In this darkly funny moment, Sheriff Jetty’s wife suddenly rethinks her use of the n-word because she discovers that her husband has Black family members and is therefore himself Black. This new hesitation exposes that she knows using the n-word is wrong, but she did it anyways when she believed she was not connected to Black people. Only when racism might affect her own family does she hesitate. This self-centered way of dealing with race is one of the problems in Money, Mississippi, that perpetuates racism.
“‘I’ll say it again,’ Jim said. ‘The woman is a hundred years old. She’s old and she’s cagey and she’s a bit of a smart-ass, but hell, she’s earned it. And that thing she wears—just being red, black, and green doesn’t make it a Black Power scarf.’”
Mama Z is an ideal leader for the murders because few people would suspect an old woman of such organized crimes. Jim falls under that spell. The tropes and expectations about old women allow Mama Z to foment a revolution without suspicion. Her Black Power scarf evokes the symbolism of Pan-Africanism and honors the history of Black culture. Black represents resilience, red represents the blood of innocent Black lives, and yellow symbolizes optimism and equality.
“We understand, all of us, that the actions of a few members of any group are not and should not be an indictment of an entire group. That said, all of these killers are Black men who have no regard for human life.”
This quote directly echoes modern-day debate around the actions of police while exposing racial biases in politicians The governor claims that a group should not be judged by individuals, much like proponents of the police claim that institutionalized racism within the police force is the result of “bad apple” actors. Yet the mayor also fixates on the killers all being Black men, returning the focus to their group identity.
“Finally, that Black boy dropped to his knees, blood spillin’ from the corners of his mouth, and he said, ‘I’m gonna die now, for a while. But I’ll be back. We’ll all be back.”
The victim of a lynching promises vengeance. This last cry for vengeance before his death is an omen for the inevitable revenge communities of color will enact on their white oppressors. This quote epitomizes the fear of haunting and retributive justice that lurks in the white community of Money.
“Everybody talks about genocides around the world, but when the killing is slow and spread over a hundred years, no one notices. Where there are no mass graves, no one notices. American outrage is always for show. It has a shelf life.”
Gertrude uses metaphor to turn American outrage into a commodity on a shelf, rendering it inauthentic and ineffective. Gertrude envisions the legacy of racism in America as a long and slow genocide; without the flashy appeal of mass graves, it acts as a poor commodity to generate outrage. Everett’s use of metaphor to commodify outrage is commentary on the consumerist-oriented culture of America and its inability to deal with deep, authentic historical wounds.
“‘Shall I stop him?’ the old woman asked again. Outside, in the distance, through the night air, the muffled cry came through, Rise. Rise. ‘Shall I stop him?’”

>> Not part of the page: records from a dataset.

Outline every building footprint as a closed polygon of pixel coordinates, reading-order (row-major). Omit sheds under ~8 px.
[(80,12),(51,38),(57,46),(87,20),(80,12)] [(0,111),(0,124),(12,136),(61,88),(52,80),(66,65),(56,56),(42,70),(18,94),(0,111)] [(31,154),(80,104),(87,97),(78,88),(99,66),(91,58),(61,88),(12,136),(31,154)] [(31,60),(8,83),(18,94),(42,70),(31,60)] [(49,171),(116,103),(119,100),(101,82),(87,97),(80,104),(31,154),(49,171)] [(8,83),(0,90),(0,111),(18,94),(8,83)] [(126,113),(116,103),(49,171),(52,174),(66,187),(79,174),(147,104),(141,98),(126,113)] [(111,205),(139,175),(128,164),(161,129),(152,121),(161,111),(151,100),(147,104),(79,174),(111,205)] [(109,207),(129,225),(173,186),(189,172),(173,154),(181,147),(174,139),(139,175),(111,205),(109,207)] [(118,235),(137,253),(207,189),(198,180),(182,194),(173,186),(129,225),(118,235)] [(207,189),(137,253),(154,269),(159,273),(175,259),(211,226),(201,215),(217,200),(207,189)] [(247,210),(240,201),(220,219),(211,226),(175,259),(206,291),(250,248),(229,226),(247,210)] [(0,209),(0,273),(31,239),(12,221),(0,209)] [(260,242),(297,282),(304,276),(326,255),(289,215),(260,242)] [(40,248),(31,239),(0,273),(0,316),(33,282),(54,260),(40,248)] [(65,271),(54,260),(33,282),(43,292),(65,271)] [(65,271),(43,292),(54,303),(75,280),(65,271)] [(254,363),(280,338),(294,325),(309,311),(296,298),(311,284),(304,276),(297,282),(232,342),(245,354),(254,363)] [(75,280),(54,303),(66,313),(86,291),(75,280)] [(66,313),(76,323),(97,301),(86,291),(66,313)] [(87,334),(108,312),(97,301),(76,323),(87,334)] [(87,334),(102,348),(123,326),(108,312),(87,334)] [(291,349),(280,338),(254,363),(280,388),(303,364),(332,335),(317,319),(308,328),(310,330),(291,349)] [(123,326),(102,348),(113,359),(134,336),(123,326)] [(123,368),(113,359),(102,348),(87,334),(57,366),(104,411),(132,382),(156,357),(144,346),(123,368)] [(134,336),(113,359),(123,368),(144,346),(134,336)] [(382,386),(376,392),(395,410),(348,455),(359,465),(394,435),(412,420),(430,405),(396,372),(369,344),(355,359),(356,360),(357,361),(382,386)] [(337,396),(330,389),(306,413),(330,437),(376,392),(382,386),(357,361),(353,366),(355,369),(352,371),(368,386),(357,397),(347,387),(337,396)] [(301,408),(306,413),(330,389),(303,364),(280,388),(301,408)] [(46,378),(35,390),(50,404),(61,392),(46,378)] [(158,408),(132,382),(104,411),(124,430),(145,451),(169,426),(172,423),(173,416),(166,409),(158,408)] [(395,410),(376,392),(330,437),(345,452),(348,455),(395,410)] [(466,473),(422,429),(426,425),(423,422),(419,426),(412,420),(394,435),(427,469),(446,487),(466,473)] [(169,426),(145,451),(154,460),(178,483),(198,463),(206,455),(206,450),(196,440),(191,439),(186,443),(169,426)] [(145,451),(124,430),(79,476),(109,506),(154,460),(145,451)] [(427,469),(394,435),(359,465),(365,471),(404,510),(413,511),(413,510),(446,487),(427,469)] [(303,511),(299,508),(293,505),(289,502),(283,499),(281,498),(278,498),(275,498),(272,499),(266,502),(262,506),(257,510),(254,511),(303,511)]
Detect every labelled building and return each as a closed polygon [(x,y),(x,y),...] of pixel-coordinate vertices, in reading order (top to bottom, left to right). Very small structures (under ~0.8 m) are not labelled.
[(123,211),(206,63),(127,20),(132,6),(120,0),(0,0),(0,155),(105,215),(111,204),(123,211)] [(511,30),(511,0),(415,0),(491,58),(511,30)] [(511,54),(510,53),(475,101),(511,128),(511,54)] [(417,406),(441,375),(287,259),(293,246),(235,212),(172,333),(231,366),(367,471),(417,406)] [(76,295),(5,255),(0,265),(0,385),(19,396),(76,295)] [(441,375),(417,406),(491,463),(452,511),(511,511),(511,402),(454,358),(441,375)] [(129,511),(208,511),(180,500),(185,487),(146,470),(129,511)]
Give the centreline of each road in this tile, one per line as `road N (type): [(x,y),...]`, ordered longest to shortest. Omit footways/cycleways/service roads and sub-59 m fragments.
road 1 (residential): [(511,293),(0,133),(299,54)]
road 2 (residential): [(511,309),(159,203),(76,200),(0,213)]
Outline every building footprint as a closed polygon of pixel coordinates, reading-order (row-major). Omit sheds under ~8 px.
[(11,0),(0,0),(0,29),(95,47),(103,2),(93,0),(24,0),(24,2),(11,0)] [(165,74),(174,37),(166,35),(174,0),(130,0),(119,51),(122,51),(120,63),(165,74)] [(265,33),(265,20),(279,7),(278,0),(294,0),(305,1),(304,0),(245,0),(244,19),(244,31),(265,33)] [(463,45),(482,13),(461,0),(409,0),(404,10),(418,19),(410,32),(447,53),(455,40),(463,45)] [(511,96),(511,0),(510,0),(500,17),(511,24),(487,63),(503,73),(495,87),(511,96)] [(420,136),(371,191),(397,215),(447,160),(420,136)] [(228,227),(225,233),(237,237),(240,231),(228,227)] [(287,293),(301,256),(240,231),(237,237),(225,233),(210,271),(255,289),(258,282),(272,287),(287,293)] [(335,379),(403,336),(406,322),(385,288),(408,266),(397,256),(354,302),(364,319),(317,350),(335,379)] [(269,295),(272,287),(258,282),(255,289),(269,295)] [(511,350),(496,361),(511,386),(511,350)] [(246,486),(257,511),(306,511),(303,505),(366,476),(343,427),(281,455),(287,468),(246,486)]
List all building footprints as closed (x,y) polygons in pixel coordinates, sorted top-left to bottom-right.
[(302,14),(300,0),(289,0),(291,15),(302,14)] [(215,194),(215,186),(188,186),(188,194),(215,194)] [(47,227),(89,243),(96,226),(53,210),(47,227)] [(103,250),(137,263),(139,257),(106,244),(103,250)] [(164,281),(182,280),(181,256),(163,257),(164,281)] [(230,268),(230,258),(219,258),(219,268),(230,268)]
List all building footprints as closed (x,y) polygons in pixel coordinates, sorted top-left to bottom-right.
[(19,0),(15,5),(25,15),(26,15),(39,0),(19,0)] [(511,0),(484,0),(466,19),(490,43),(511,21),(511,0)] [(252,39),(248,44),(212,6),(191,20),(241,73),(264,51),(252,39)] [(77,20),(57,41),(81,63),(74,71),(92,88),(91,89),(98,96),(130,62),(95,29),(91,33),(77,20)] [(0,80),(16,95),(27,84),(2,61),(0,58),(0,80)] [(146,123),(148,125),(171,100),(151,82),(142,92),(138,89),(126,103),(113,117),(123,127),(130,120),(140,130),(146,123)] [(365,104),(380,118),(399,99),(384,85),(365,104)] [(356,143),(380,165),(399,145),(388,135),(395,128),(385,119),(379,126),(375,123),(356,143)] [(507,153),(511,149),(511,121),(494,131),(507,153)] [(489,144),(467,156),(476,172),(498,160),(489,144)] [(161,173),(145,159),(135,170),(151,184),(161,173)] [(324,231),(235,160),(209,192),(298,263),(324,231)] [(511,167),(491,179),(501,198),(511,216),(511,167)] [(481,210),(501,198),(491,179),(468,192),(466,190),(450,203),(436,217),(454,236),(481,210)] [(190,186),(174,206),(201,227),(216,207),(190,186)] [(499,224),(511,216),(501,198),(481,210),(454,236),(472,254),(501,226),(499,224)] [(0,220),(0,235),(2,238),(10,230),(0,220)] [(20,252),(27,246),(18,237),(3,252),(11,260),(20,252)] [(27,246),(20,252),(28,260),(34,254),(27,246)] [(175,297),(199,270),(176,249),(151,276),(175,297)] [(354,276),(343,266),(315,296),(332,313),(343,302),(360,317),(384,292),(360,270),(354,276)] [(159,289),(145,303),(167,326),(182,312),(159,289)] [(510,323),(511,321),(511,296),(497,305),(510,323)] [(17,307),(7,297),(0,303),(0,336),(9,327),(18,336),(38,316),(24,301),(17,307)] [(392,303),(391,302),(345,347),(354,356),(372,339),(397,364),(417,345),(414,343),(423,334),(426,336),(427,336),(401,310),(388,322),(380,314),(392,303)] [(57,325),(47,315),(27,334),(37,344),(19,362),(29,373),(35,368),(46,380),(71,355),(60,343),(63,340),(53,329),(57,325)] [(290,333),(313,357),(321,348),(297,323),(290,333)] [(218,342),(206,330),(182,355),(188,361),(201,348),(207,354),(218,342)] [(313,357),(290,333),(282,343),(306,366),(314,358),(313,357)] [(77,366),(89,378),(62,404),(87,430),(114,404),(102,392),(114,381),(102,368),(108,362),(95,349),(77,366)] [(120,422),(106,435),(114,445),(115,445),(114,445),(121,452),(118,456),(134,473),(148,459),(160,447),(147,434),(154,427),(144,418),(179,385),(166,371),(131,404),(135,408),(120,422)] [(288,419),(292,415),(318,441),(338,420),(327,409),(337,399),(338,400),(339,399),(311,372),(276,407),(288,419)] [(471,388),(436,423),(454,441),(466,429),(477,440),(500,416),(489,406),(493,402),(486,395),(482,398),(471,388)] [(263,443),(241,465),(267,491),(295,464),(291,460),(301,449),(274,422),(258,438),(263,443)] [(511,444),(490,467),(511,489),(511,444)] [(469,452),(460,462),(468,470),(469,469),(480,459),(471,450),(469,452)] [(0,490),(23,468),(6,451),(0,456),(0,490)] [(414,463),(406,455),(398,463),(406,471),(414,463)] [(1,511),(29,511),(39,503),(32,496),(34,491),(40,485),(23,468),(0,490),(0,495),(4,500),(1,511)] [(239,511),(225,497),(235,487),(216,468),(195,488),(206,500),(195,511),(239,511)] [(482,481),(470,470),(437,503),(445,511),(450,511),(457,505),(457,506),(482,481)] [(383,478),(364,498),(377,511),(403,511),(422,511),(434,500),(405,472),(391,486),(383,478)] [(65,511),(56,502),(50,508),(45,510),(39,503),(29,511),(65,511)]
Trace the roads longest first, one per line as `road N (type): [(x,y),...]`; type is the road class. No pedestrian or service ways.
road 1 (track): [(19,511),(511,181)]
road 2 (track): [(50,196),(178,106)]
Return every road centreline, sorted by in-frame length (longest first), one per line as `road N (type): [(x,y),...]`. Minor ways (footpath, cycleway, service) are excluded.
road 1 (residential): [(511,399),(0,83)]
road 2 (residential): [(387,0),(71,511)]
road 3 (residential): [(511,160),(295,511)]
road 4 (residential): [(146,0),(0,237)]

In the final moments of the novel, Mama Z is revealed to be the summoner of the zombies, using Damon’s power of the written word to bring victims of lynching back to life. Everett ends the novel with Mama Z’s questions unanswered so that readers can ponder these questions for themselves. Open endings are often used in novels to invite readers to interrogate a novel’s central moral dilemmas for themselves.